Legal experts agree that the first task before deciding on deportation is to establish the facts and ensure that any decision taken by the tribunal must be based on “clear and verifiable evidence”. Sadly, this was not the case. It is true that Britain has the right to determine who crosses its borders, but it also has certain international treaty obligations. The case of Raed Salah has nothing to do with immigration. He was going to return to his country and had a return ticket. This case was about free speech.

All the actions taken against Sheikh Salah were done to ensure that he did not speak in parliament. The CST missive urged the Home Office to do “anything” to stop him from speaking. The HO took this advice and disregarded its obligations under Article 10 of the Human Rights Convention, which says the right to free speech should be upheld “regardless of frontiers”. So important is free speech that it was noted that this is the only time the convention uses the phrase “regardless of frontiers”. No wonder Theresa May wants it scrapped. She does not accept that immigration controls have to be enacted in accord with international standards.

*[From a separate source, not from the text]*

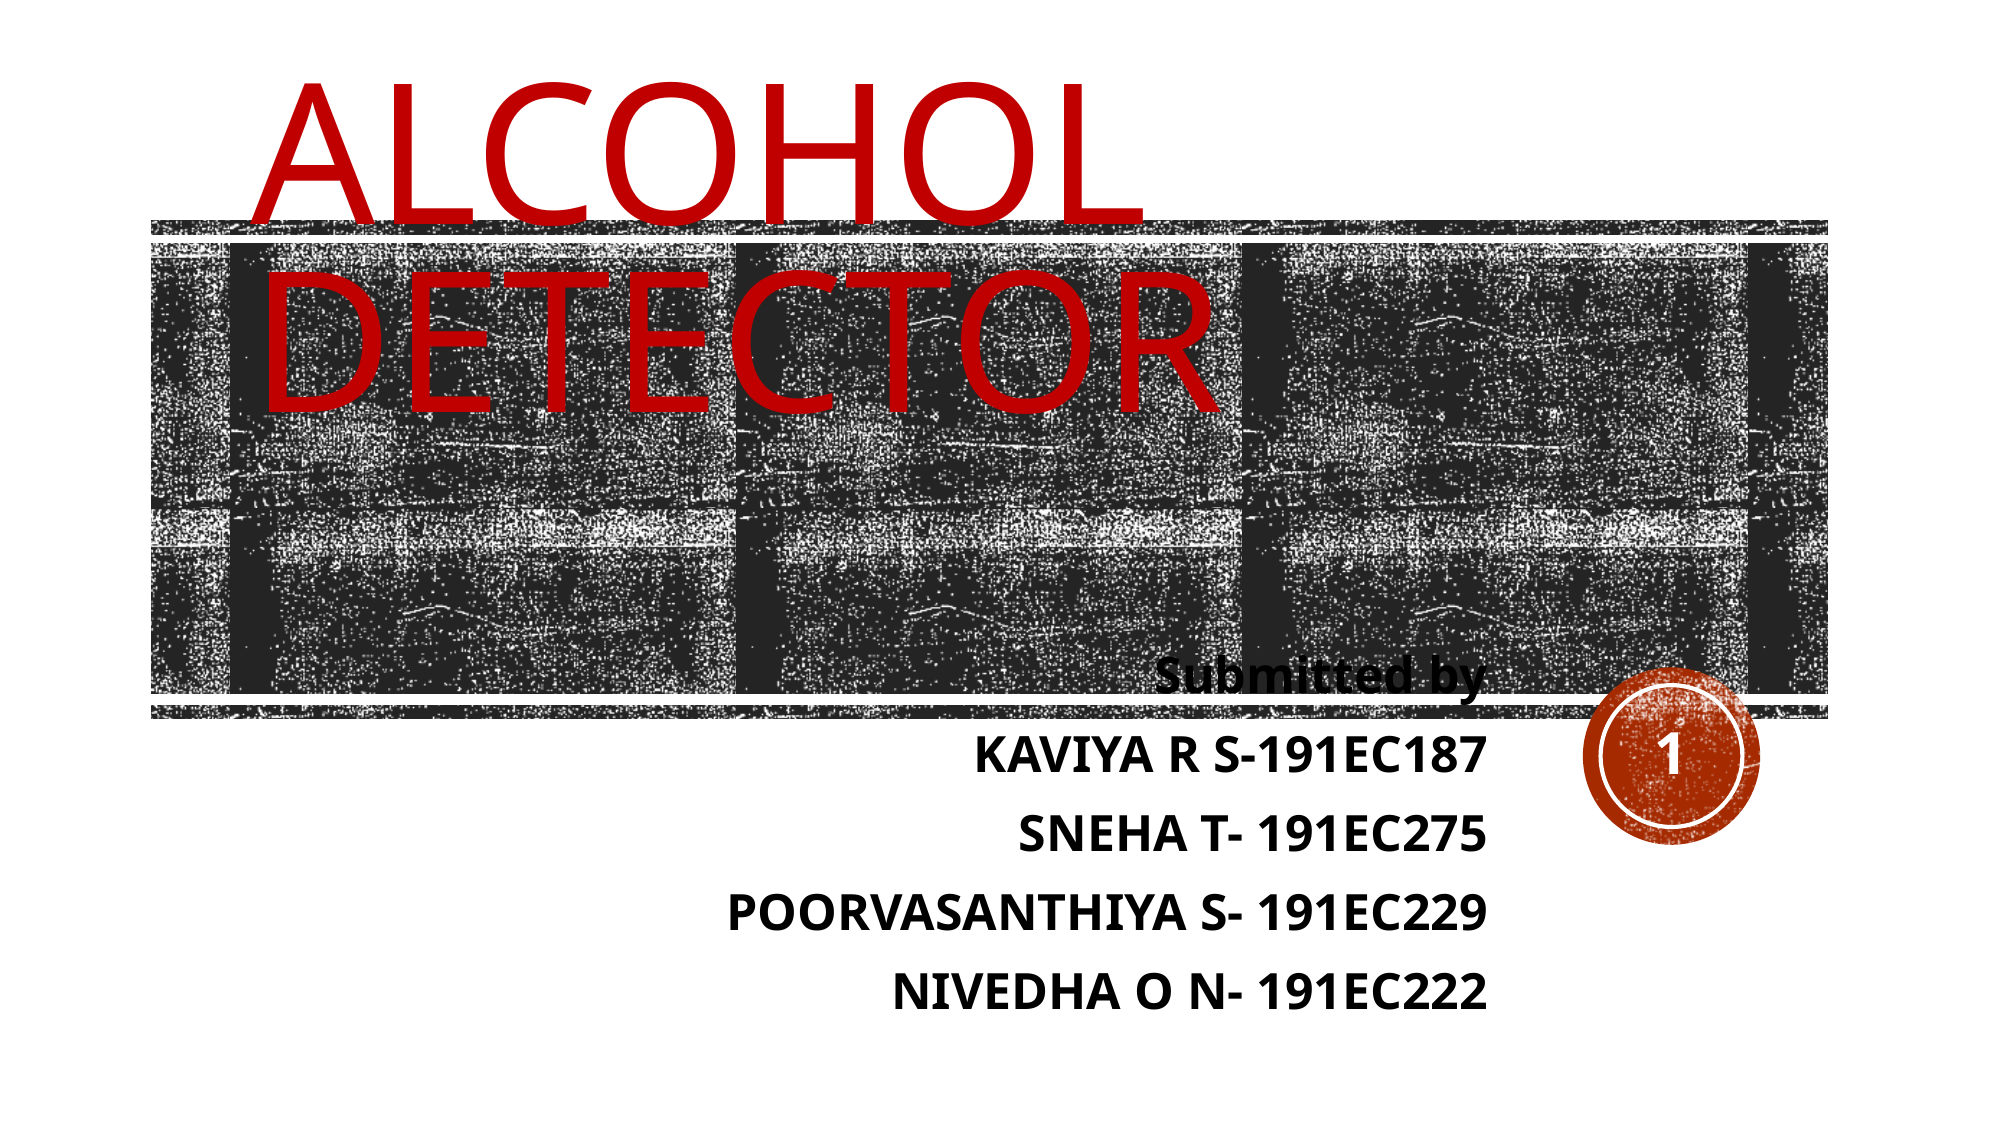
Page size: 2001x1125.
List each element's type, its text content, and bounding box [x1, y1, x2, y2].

The Home Secretary’s “cat” evidence was not the only “parody” of the justice system. The case of Raed Salah demonstrates even more the trivialization of a centuries-old tradition of impartiality and fairness. Theresa May claimed that she had to balance between public safety and free speech and she opted against the latter in the case of Raed Salah. That was only half the story; the other half is that she ruled in favour of the CST not on the basis of what Salah said but how it was perceived by the pro-Israel lobbyists. Such a process has no basis in law. She had to judge on content and substance and not whims and fantasies. Her position is unquestionably untenable and she must consider her future in this important office of state.